E por mais que o destino queira me deixar só
Sempre faço a volta e dou um nó...

Yoga 2

A questão é que no fim criticamos a sociedade do espetáculo e o modo como a mídia retrata tudo, dando um enfoque sensacionalista. Só que no fim nós mesmos, em nossas relações interpessoais, espetacularizamos nossa vida, tornando nossa imagem o mais rentável e agradável possível, na esperança de agradar ao maior número de pessoas possível.

Então como exigir uma imprensa séria se nós nos levamos a sério demais ao nos esforçarmos ao máximo para parecer algo que muitas vezes não somos? E se o somos, queremos deixar bem claro a todos que sim.

Como se a vida fosse um palco de teatro e coubesse a nós a última deixa.
A fala mais importante.
Fundamental na peça.
Na vida de alguém.






Solidão.

domingo, 2 de outubro de 2011

Yoga

Inspirar profundamente, com a coluna reta. Agora expira enquanto coloca a testa no chão. O chakra fluirá melhor. Será o da coroa? Pois não sei. Agora volta a sentar com a coluna reta, expirando lentamente. Todos os seus problemas estão do lado de fora. Inspira e abraça o joelho. Segura a respiração. Pode voltar a ficar deitado, expirando lentamente.

Como se fôssemos todos bebês na barriga da mãe. Aprendendo a respirar pelo cordão umbilical. Alguém já pensou na primeira respiração do feto? Quando é possível dizer que ela ocorreu. Entre um esperma e algo gelatinoso, posteriormente de uma maneira quase sólida, onde dá para dizer: respirou? Ou talvez jamais dê, sendo esta a polêmica do aborto.

O olho de Londres.

Segure as mãos acima da cintura, com a coluna reta. Quem sabe vamos viajar para o lugar dos sonhos? Ninguém pediu, mas eu faço mesmo assim. O Egito quem sabe. Mergulhar numa montanha de areia, fugir de uma tempestade, morrer de calor, morrer de frio, peregrinar como fizeram aqueles da Bíblia, estudados na Catequese e Crisma. Depois escrever longos relatos para uma revista qualquer, que no fim ninguém vai comprar, porque só sei falar de consciência, parece que me falta palavras que abordem o que é palpável. Ou quem sabe encarar a vida de agora e seus problemas e todos os seus dilemas e desdobramentos, onde morar onde ficar como comer o que escolher para amanhã? Sonhando com o Egito e com montanhas de areia.

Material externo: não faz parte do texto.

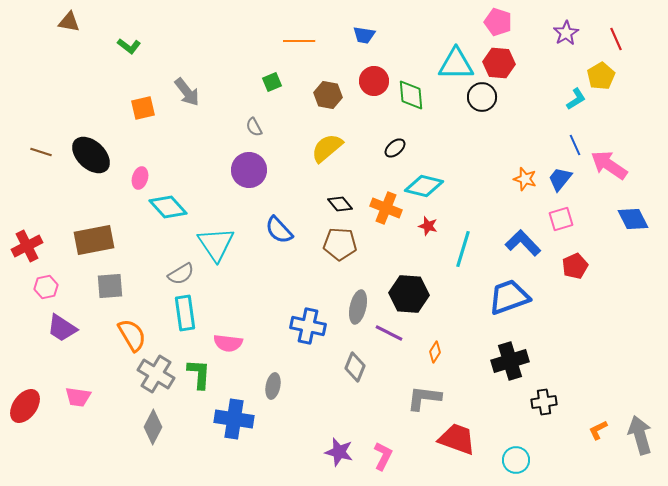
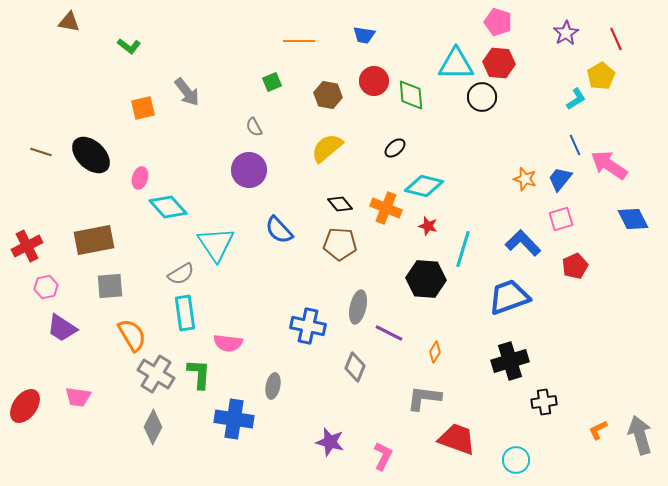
black hexagon at (409, 294): moved 17 px right, 15 px up
purple star at (339, 452): moved 9 px left, 10 px up
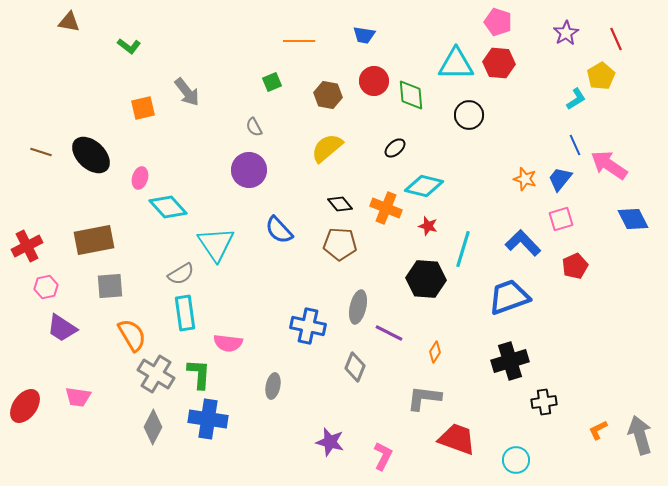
black circle at (482, 97): moved 13 px left, 18 px down
blue cross at (234, 419): moved 26 px left
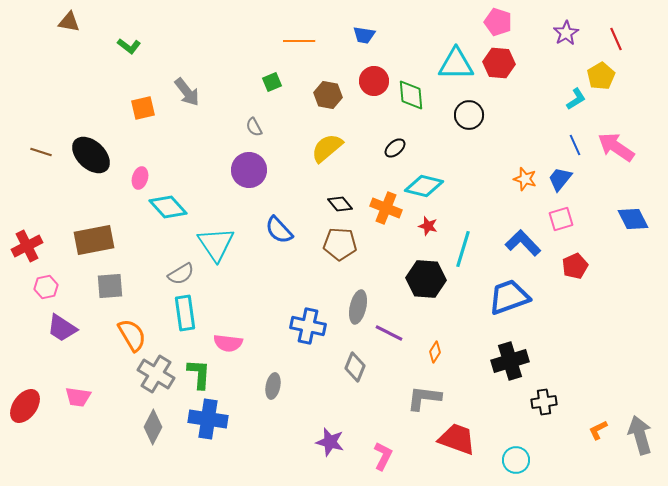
pink arrow at (609, 165): moved 7 px right, 18 px up
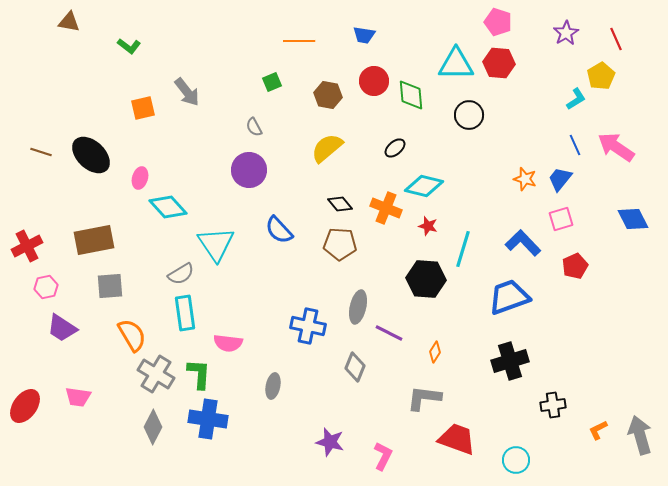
black cross at (544, 402): moved 9 px right, 3 px down
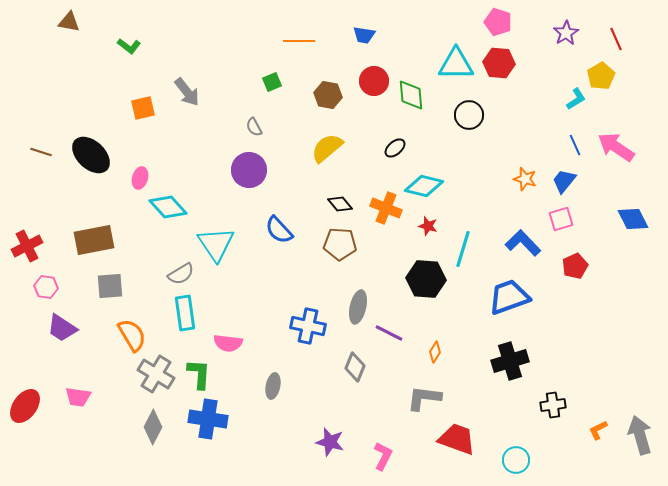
blue trapezoid at (560, 179): moved 4 px right, 2 px down
pink hexagon at (46, 287): rotated 20 degrees clockwise
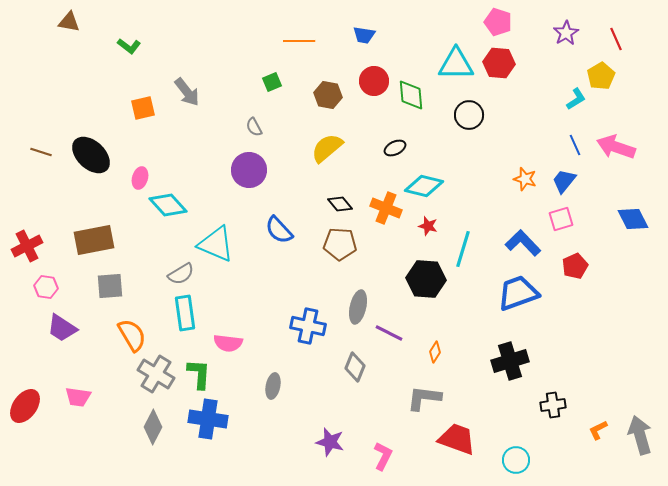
pink arrow at (616, 147): rotated 15 degrees counterclockwise
black ellipse at (395, 148): rotated 15 degrees clockwise
cyan diamond at (168, 207): moved 2 px up
cyan triangle at (216, 244): rotated 33 degrees counterclockwise
blue trapezoid at (509, 297): moved 9 px right, 4 px up
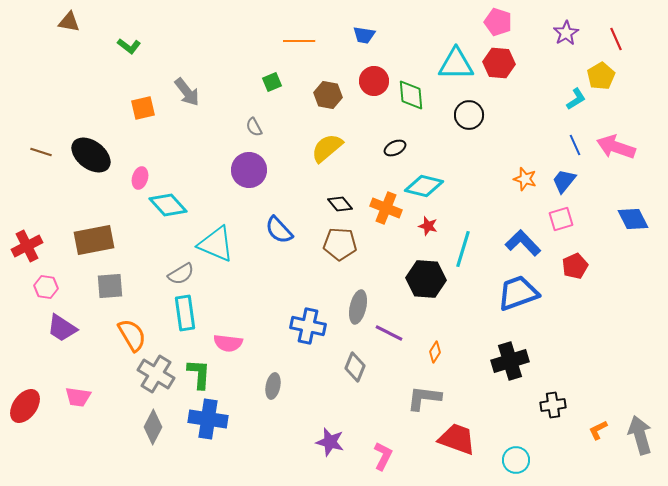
black ellipse at (91, 155): rotated 6 degrees counterclockwise
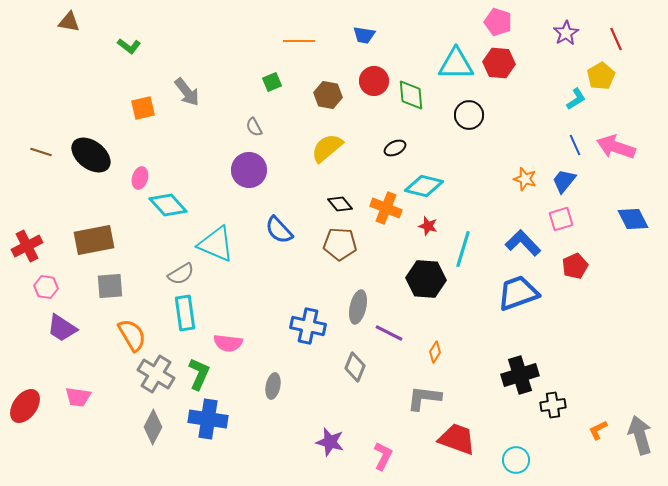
black cross at (510, 361): moved 10 px right, 14 px down
green L-shape at (199, 374): rotated 20 degrees clockwise
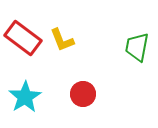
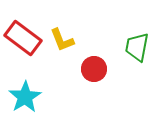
red circle: moved 11 px right, 25 px up
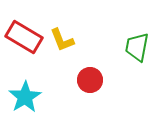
red rectangle: moved 1 px right, 1 px up; rotated 6 degrees counterclockwise
red circle: moved 4 px left, 11 px down
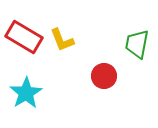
green trapezoid: moved 3 px up
red circle: moved 14 px right, 4 px up
cyan star: moved 1 px right, 4 px up
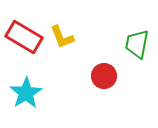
yellow L-shape: moved 3 px up
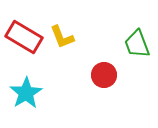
green trapezoid: rotated 32 degrees counterclockwise
red circle: moved 1 px up
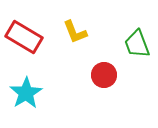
yellow L-shape: moved 13 px right, 5 px up
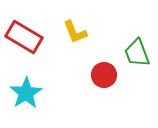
green trapezoid: moved 9 px down
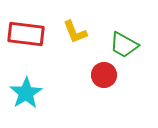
red rectangle: moved 2 px right, 3 px up; rotated 24 degrees counterclockwise
green trapezoid: moved 13 px left, 8 px up; rotated 40 degrees counterclockwise
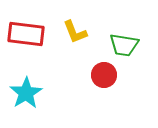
green trapezoid: rotated 20 degrees counterclockwise
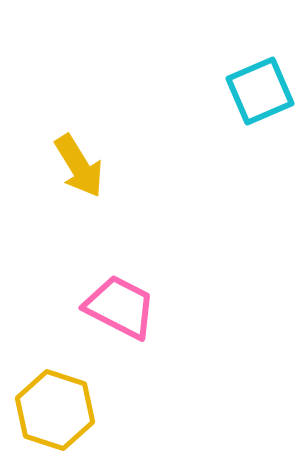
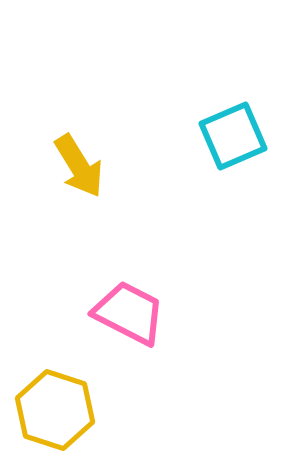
cyan square: moved 27 px left, 45 px down
pink trapezoid: moved 9 px right, 6 px down
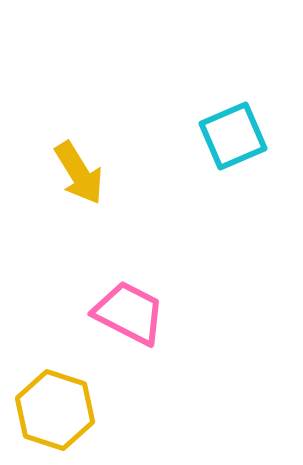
yellow arrow: moved 7 px down
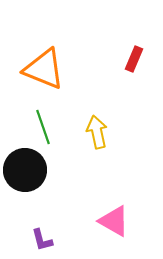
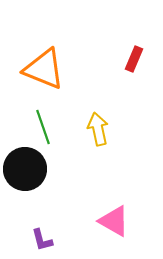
yellow arrow: moved 1 px right, 3 px up
black circle: moved 1 px up
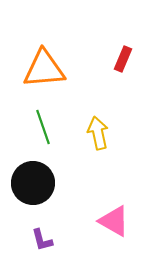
red rectangle: moved 11 px left
orange triangle: rotated 27 degrees counterclockwise
yellow arrow: moved 4 px down
black circle: moved 8 px right, 14 px down
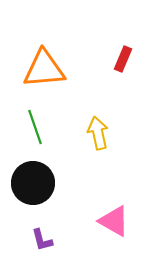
green line: moved 8 px left
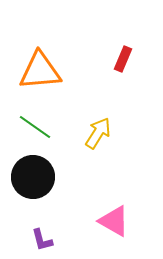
orange triangle: moved 4 px left, 2 px down
green line: rotated 36 degrees counterclockwise
yellow arrow: rotated 44 degrees clockwise
black circle: moved 6 px up
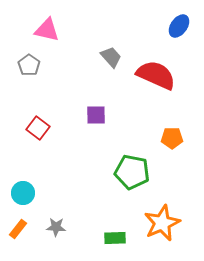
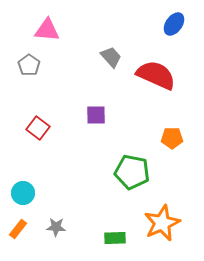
blue ellipse: moved 5 px left, 2 px up
pink triangle: rotated 8 degrees counterclockwise
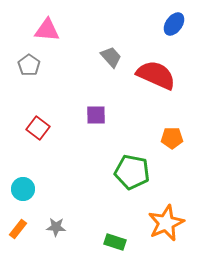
cyan circle: moved 4 px up
orange star: moved 4 px right
green rectangle: moved 4 px down; rotated 20 degrees clockwise
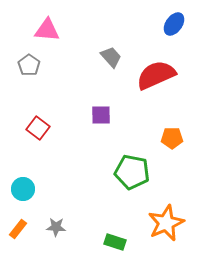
red semicircle: rotated 48 degrees counterclockwise
purple square: moved 5 px right
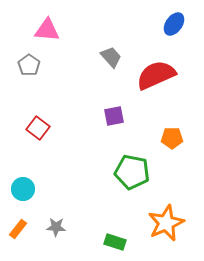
purple square: moved 13 px right, 1 px down; rotated 10 degrees counterclockwise
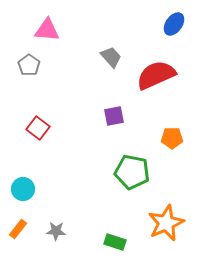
gray star: moved 4 px down
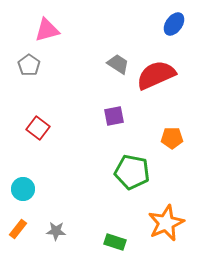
pink triangle: rotated 20 degrees counterclockwise
gray trapezoid: moved 7 px right, 7 px down; rotated 15 degrees counterclockwise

Mais três respirações lentas. Pode começar a tormar consciência do corpo, mexendo os pés, braços, joelhos e mãos. Já tomei consciência do corpo, moça. Mas pra quê fazer Yoga? Pra quê estudar Filosofia? Por que Arte? Por que arrumar a cama se de noite eu desarrumo?

Daquelas perguntas sem sentido, cuja única resposta é: para ter mais um motivo que rode a roda da vida. E quebrar a rotina, porque hoje todos a tememos. É uma vida por demais interessante, então é tudo tão imprevisível... Todos muito felizes e realizados. Pois não viram nossas fotos nas redes sociais? Estamos sempre sorrindo ou fazendo uma expressão de mistério. Venha me descobrir. Inclusive, somos todos cultos e lemos livros incrivelmente intelectualizados, entendemos muito de cinema, música, assim como temos um senso crítico que nos permite formular sentenças sobre praticamente todos os assuntos. Exceto Ciência, porque somos das Humanas.

Abram alas. Já faz horas que começou o espetáculo. Ninguém reparou? E somos todos o personagem principal.